Tam bir hukuki rezalete atılan bir imzadır bu karar.
Yargıtay; Anayasa Mahkemesinin kararlarının bağlayıcılığını, aklı sıra bu şekilde bypas etmiştir. Yani Yargıtay demektedir ki; anayasanın, Anayasa Mahkemesinin kararlarının uyulması gereken bağlayıcı kararlar olduğuna ilişkin 153. maddesine evet. Ama, benim değerlendirmeme göre, Anayasa Mahkemesinin Can ATALAY'ın bireysel başvuruları hakkında verdiği hak ihlali kararlarının hukuki değer ve geçerliliği yoktur, bu nedenle anayasanın 153. maddesine göre uyulması gereken bağlayıcı bir karar bulunmamaktadır.
Eyvallah.
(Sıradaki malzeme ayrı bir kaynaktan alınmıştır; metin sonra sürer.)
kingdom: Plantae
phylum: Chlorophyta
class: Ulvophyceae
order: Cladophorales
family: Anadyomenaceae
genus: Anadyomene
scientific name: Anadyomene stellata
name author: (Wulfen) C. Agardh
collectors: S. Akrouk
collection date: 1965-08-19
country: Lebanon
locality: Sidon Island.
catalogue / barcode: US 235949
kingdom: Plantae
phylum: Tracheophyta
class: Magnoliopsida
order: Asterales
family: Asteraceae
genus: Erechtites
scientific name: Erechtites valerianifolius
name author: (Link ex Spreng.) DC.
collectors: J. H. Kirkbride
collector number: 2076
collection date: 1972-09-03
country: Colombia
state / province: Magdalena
Yargıtay 3. Ceza Dairesinin yetki gaspıyla anayasaya aykırı olarak aldığı bu kararı, bir an için doğru ve haklı kabul edelim.
O zaman, anayasanın açık hükmüne göre 3. kez Cumhurbaşkanlığına aday olması mümkün bulunmayan ERDOĞAN'ın, anayasaya aykırı olarak, 3. kez Cumhurbaşkanlığı adaylığını onaylayan Yüksek Seçim Kurulunun anayasaya aykırı olarak verdiği bu kararını, anayasaya göre kesin ve bağlayıcı olması nedeniyle, sineye çeken ve mağdur olan ERDOĞAN karşıtı Türk Milleti ne yapsın, ERDOĞAN'ın anayasaya açıkça aykırı olan 3. kez adaylığını ve seçim sonuçlarını yok mu sayacağız, ERDOĞAN'ın cumhurbaşkanlığının meşruiyetini tartışmaya mı açacağız?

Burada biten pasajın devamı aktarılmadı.